There is only one fountain of youth and that is fitness! It can seem completely impossible to motivate yourself to exercise when you feel negative. I know it has taken me 6 weeks to get myself back to the gym but once you start you will never look back! It doesn’t have to be a mad gym session, it can be a long walk every day or a jog or a swim or yoga, whatever form of exercise you fancy but I have realised that physical exercise is a vital cog in the healthy mind wheel. Physical strength and fitness beget mental strength and fitness and it is wholly necessary in order to maintain a happy head as well as a happy heart. It is so easy to fall into a rut, especially if you work in an office where you focus mentally all day and then feel too tired to exercise, you’re not! Your mind might be, but you don’t need it to work out! It can go on auto pilot and you can strengthen it while it chills 😊. Think of it this way, society / commercialism has used the heart as the emblematic station for our feelings to such a point that we feel an innate connection between the feelings we conjure in our brain and the beating muscle in our chest so in order to keep your feelings healthy, keep that heart exercised and strong!
On this same topic as a healthy body really does kick start a healthy mind, part of that process is also the things you eat. I know there are countless ways of saying this same thing but in attempt to keep it as simple as possible I have found that when I eat better and stay hydrated I feel happier. Everyone has different things that work for them, for me, I avoid all processed foods, always cook from scratch and try to drink at least 2 litres of water a day. I notice when my mind starts to become unhealthy, I start to eat less healthy and the downward spiral sets in. Feed your body well and you will feel great.
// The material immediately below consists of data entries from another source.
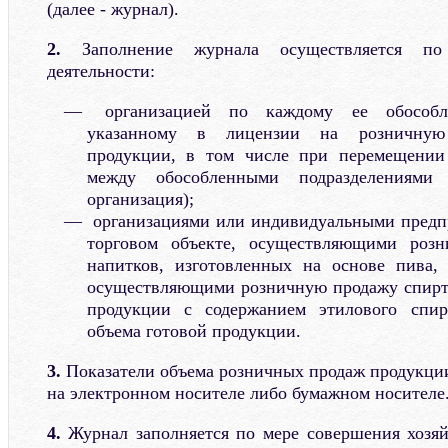
(далее - журнал).
2.
Заполнение журнала осуществляется по 
деятельности:
организацией по каждому ее обособле
указанному в лицензии на розничную
продукции, в том числе при перемещении
между обособленными подразделениями 
организация);
организациями или индивидуальными предп
торговом объекте, осуществляющими роз
напитков, изготовленных на основе пива, 
осуществляющими розничную продажу спир
продукции с содержанием этилового спир
объема готовой продукции.
3.
Показатели объема розничных продаж продукци
на электронном носителе либо бумажном носителе
4.
Журнал заполняется по мере совершения хозя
Thought Three: This reality is infinite and I will never experience enough.
I think this thought is an existential conundrum for all deep thinkers. It’s not something I can solve. I will always yearn for more but the best way to achieve as much as I can for myself is to begin with what I have right now and work my way outwards like ripples in a pond. Let each experience encourage you to do something more. Try something new once a month or quarterly or however suits. Keep it interesting and always keep life moving in the direction of further knowledge and understanding. We will never know everything but we can know a lot 🙂
Thought Four: There will always be a storm
This is my new thought to add. It’s something I have learnt from dogged experience and it is not negative believe it or not! If you wait for the time when everything is going great, you will never be happy. There is always something wrong either with you or with someone you love or, well, don’t get me started on the world as a whole! The fact is you cannot control the wrongs that come and therefore you are helpless to them and the longer you wait for them to rectify themselves the more disillusioned you will become. The solution is to learn how to be positive in your body and mind despite what’s going wrong around you. Always see the good, however small it seems in the moment and be thankful. You have already achieved the greatest scientific feat there is, you are alive, and you are conscious… now live.